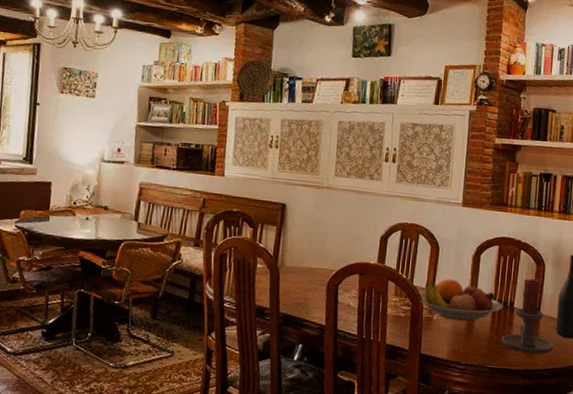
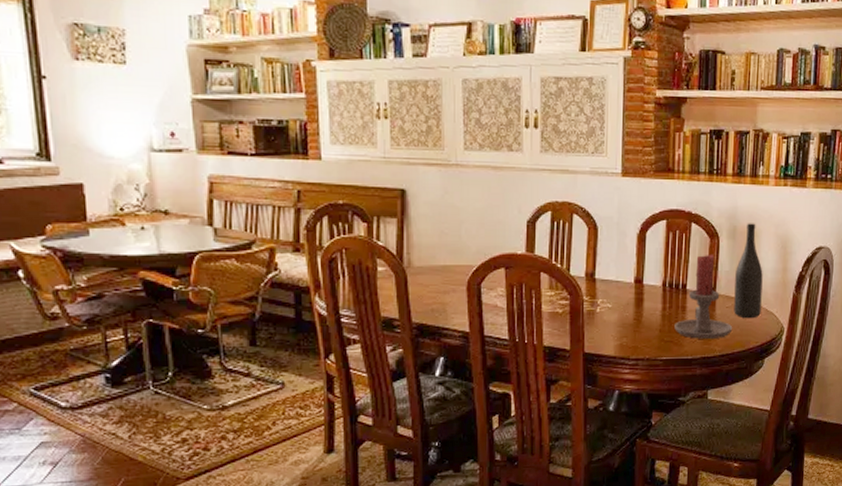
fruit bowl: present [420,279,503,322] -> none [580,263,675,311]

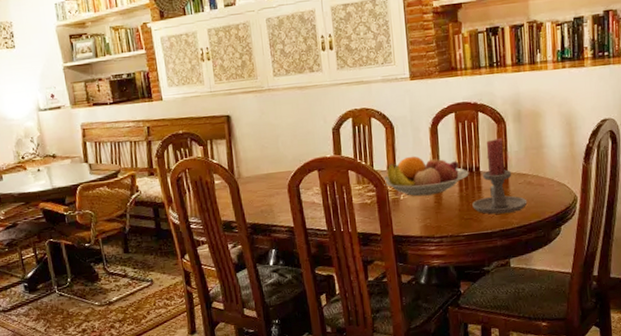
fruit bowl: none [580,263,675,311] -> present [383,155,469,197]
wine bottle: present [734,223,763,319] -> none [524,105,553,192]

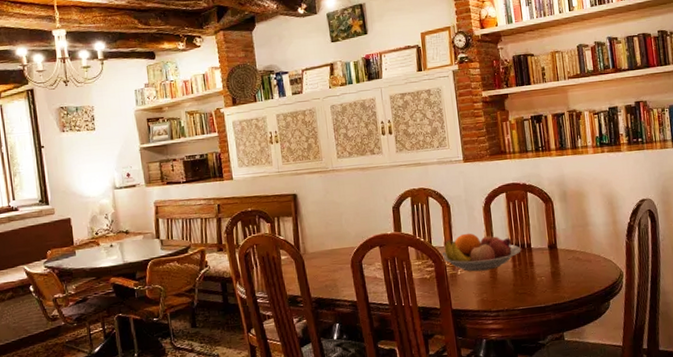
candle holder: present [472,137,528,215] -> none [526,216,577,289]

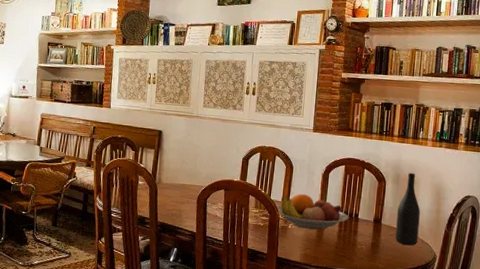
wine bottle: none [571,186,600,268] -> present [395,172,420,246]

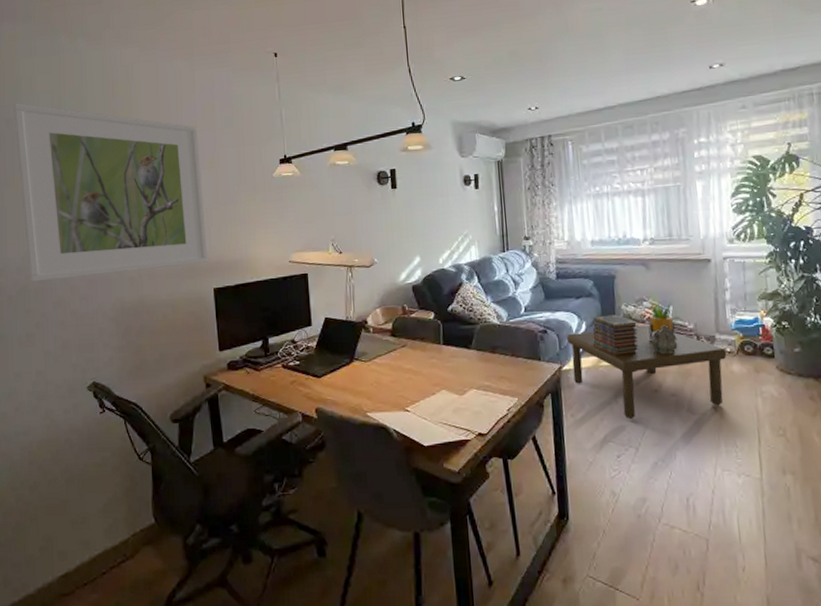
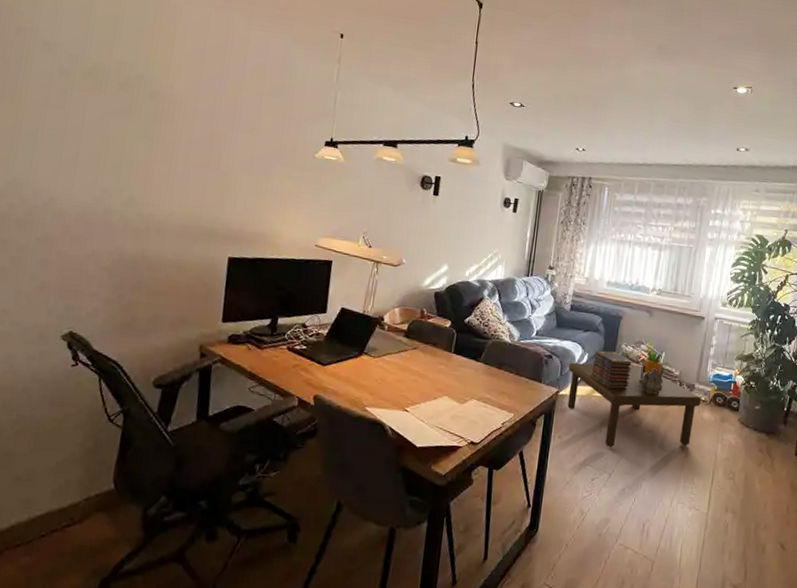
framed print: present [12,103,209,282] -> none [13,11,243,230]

> [TRY IT]
What is needed is an exact restatement of every line from the one containing "candle holder: present" through the last line of the records, pictures left out.

> [TASK OUTPUT]
candle holder: present [472,137,528,215] -> none [526,216,577,289]

wine bottle: none [571,186,600,268] -> present [395,172,420,246]

framed print: present [12,103,209,282] -> none [13,11,243,230]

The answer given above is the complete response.